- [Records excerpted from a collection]
:::

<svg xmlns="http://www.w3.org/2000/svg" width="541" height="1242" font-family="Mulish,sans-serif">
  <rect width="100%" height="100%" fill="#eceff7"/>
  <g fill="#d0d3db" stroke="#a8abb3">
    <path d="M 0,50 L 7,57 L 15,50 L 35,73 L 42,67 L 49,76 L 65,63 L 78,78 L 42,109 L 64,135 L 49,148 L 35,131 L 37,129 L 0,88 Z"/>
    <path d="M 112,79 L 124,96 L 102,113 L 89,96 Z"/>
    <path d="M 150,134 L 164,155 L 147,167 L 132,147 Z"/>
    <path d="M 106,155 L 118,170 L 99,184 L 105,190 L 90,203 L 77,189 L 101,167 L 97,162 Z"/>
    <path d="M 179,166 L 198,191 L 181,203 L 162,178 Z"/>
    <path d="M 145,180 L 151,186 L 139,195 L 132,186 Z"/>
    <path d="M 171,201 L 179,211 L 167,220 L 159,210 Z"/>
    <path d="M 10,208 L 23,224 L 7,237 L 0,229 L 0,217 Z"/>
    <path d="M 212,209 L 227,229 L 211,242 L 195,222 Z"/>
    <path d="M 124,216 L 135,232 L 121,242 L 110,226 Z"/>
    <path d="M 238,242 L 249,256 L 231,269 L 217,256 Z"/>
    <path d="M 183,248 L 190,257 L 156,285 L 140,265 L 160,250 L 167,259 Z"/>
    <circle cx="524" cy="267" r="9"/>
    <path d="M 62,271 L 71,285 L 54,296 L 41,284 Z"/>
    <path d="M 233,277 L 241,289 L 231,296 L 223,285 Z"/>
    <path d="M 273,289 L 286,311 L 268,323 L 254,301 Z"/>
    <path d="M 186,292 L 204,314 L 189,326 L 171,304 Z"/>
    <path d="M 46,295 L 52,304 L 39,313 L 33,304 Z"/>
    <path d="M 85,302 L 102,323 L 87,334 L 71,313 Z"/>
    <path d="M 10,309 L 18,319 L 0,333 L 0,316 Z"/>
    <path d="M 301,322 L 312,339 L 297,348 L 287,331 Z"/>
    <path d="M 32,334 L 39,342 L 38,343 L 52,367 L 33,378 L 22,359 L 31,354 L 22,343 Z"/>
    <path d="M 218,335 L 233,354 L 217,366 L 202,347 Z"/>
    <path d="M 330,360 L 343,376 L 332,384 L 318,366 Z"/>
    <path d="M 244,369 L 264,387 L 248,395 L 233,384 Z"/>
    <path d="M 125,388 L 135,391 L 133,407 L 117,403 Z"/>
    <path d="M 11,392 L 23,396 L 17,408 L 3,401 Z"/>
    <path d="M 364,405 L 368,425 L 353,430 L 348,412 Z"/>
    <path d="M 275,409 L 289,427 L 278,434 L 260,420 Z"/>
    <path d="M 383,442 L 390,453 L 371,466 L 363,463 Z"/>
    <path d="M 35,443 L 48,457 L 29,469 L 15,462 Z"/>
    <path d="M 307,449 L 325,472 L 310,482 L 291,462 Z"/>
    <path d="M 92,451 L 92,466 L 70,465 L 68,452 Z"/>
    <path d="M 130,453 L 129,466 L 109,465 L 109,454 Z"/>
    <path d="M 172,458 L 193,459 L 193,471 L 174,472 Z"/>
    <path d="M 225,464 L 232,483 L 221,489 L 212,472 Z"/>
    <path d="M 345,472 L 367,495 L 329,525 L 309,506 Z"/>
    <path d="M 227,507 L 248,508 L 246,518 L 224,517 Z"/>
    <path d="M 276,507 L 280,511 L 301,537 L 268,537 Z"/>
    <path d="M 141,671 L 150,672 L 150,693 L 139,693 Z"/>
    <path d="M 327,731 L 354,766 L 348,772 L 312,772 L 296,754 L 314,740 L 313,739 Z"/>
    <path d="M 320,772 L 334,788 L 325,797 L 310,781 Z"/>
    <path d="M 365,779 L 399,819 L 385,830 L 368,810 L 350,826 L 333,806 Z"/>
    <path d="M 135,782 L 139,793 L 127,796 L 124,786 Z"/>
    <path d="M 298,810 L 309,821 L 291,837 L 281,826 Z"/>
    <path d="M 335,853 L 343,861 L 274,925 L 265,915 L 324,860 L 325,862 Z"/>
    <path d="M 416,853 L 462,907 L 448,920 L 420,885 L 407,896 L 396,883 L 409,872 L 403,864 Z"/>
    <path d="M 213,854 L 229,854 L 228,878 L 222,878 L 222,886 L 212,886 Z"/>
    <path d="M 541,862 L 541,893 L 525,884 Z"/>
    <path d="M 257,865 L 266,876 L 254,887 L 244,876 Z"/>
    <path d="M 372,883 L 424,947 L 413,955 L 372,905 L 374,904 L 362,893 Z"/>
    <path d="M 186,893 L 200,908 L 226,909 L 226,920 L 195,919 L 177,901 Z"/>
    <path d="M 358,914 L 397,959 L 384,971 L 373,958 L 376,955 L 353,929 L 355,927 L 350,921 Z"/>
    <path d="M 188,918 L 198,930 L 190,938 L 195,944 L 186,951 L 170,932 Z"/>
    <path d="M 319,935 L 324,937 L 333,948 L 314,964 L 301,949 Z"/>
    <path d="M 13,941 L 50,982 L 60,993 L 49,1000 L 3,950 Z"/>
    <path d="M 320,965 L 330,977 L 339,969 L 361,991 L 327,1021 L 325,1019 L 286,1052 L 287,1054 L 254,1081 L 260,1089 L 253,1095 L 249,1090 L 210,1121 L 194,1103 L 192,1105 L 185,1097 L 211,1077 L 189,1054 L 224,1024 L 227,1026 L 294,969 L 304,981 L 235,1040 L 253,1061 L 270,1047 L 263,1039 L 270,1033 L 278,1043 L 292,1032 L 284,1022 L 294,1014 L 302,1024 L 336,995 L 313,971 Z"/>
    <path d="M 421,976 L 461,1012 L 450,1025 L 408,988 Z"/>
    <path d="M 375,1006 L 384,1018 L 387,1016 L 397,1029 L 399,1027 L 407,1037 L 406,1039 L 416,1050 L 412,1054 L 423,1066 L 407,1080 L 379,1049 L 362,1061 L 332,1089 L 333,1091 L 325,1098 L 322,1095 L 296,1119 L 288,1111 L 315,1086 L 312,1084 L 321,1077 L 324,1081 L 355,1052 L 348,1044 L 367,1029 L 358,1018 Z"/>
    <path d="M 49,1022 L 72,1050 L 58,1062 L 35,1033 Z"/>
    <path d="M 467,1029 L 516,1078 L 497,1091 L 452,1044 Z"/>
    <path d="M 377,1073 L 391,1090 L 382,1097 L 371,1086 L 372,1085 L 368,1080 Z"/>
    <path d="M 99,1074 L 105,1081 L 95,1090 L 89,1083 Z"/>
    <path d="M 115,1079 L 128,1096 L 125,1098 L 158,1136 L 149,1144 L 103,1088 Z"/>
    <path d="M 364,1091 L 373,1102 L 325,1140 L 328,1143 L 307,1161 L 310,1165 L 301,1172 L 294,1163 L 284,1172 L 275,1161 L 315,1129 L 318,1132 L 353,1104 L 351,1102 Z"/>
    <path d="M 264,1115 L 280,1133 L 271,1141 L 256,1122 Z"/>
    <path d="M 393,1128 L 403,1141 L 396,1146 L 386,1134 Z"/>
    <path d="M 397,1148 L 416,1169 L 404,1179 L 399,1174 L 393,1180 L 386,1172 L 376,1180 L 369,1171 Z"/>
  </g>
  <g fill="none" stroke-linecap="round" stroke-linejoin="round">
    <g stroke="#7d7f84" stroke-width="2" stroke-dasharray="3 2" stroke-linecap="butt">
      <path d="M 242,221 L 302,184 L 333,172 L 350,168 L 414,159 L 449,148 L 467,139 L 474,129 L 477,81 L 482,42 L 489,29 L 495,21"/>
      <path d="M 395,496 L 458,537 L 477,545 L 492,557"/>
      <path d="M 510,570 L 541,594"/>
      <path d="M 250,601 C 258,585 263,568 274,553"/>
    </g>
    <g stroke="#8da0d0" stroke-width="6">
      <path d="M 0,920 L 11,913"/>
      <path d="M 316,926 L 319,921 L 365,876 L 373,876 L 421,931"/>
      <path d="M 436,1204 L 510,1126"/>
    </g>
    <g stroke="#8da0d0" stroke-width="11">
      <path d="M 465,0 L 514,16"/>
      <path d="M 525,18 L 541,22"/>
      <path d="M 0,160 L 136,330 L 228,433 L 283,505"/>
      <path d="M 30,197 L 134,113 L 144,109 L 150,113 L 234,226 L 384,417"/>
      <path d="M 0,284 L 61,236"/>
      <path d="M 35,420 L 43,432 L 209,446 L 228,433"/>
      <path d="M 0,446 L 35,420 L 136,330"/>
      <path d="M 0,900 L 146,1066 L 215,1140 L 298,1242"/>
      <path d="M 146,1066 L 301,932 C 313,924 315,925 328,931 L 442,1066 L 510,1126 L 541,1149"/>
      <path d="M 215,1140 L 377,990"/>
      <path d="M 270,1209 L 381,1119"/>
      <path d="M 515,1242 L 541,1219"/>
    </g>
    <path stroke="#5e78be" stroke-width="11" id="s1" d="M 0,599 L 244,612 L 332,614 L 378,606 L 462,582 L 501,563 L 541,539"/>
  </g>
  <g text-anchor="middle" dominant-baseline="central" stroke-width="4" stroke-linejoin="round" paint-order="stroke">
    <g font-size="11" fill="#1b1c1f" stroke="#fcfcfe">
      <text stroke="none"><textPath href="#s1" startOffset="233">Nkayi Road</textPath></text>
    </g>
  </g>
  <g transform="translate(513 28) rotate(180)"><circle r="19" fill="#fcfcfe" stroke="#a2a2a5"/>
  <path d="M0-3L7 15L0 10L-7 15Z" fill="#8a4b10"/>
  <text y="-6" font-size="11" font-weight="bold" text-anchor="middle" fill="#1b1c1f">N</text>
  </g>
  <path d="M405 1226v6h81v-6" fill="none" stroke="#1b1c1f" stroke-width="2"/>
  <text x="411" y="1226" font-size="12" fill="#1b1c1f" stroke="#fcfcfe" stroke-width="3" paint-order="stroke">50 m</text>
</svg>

:::

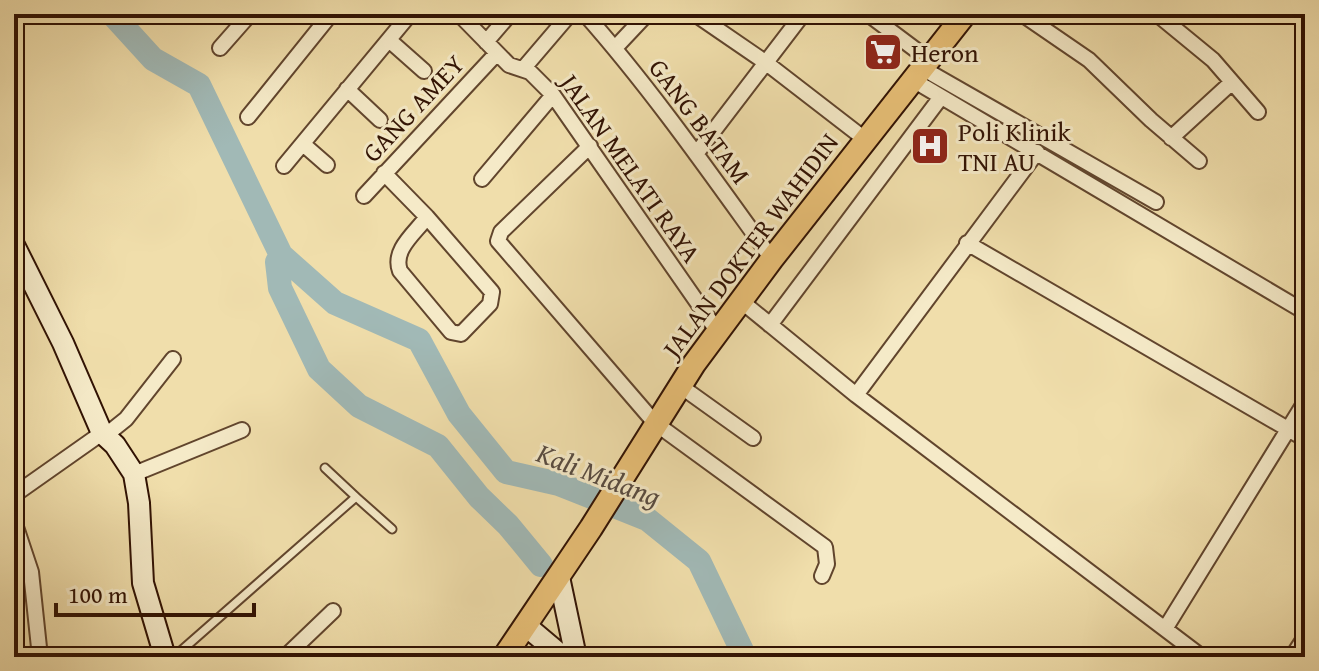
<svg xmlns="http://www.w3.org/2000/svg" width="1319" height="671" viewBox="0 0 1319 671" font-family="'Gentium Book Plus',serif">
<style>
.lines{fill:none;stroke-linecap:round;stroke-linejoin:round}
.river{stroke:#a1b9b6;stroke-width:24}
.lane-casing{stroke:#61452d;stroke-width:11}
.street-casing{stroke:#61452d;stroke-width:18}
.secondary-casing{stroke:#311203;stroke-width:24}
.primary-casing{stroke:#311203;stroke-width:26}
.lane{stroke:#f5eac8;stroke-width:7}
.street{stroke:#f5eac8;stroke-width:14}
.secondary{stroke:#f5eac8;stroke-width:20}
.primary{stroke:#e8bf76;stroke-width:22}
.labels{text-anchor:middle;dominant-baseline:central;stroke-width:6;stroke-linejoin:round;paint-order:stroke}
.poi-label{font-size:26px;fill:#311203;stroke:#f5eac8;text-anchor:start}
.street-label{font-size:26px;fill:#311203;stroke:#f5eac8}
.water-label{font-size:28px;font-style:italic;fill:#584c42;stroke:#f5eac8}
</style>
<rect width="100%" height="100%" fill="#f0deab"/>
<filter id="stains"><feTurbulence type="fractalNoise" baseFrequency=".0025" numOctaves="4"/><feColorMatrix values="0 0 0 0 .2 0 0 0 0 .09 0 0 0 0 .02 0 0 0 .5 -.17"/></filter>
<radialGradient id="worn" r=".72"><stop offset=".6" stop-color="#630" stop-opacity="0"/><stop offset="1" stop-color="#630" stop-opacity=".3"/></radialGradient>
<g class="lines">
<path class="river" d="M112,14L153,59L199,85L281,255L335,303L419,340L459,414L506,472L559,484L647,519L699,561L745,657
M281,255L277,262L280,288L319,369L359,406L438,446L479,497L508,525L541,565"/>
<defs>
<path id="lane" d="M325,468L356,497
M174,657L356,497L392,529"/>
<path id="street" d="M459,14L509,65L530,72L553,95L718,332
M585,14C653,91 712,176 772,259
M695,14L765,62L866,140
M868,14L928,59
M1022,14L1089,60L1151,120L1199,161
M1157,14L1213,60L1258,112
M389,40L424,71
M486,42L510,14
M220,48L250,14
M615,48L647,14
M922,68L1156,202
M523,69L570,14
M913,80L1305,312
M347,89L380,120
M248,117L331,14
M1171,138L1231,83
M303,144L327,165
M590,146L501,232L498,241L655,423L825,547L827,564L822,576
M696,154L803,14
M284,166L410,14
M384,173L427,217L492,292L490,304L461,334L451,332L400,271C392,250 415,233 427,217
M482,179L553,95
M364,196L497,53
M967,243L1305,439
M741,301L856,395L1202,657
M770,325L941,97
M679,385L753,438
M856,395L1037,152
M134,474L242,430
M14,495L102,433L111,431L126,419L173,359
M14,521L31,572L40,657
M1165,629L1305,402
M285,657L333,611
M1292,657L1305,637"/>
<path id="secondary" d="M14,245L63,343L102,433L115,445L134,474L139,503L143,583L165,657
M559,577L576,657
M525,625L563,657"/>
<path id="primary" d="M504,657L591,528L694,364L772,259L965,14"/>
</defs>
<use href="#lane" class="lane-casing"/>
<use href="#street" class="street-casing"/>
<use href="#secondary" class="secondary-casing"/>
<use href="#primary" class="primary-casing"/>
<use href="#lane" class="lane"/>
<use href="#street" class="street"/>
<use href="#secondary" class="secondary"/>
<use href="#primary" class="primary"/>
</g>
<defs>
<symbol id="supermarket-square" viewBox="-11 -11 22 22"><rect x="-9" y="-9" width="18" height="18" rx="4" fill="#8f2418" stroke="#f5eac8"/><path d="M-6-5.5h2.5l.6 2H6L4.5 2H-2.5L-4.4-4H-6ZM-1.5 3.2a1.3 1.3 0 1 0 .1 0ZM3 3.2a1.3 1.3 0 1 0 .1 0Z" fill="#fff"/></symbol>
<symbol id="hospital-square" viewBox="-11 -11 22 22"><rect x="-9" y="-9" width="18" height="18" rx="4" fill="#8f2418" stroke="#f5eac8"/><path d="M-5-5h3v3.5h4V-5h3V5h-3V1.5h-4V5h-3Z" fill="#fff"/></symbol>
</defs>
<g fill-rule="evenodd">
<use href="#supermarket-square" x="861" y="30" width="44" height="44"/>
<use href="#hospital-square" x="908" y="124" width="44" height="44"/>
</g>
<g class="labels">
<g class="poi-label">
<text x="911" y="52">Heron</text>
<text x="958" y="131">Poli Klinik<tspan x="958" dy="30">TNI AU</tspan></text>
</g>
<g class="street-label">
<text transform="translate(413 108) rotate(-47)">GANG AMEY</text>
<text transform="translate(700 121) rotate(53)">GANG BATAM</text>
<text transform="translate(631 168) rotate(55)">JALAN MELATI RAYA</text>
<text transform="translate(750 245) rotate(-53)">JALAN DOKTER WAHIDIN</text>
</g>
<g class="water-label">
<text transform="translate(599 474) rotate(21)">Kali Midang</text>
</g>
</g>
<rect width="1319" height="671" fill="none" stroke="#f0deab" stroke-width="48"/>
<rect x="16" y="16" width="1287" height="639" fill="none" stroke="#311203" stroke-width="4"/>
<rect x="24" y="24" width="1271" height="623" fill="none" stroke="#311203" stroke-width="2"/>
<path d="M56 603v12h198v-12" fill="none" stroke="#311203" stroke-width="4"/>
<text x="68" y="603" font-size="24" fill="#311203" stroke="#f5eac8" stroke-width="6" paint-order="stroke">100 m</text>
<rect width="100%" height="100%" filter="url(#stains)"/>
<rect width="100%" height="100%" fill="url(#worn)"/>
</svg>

:::

- [What the exercise asks]
When a line of the entries contains the word "lines", it counts toward the total; reply with that total alone.

- [Answer]
2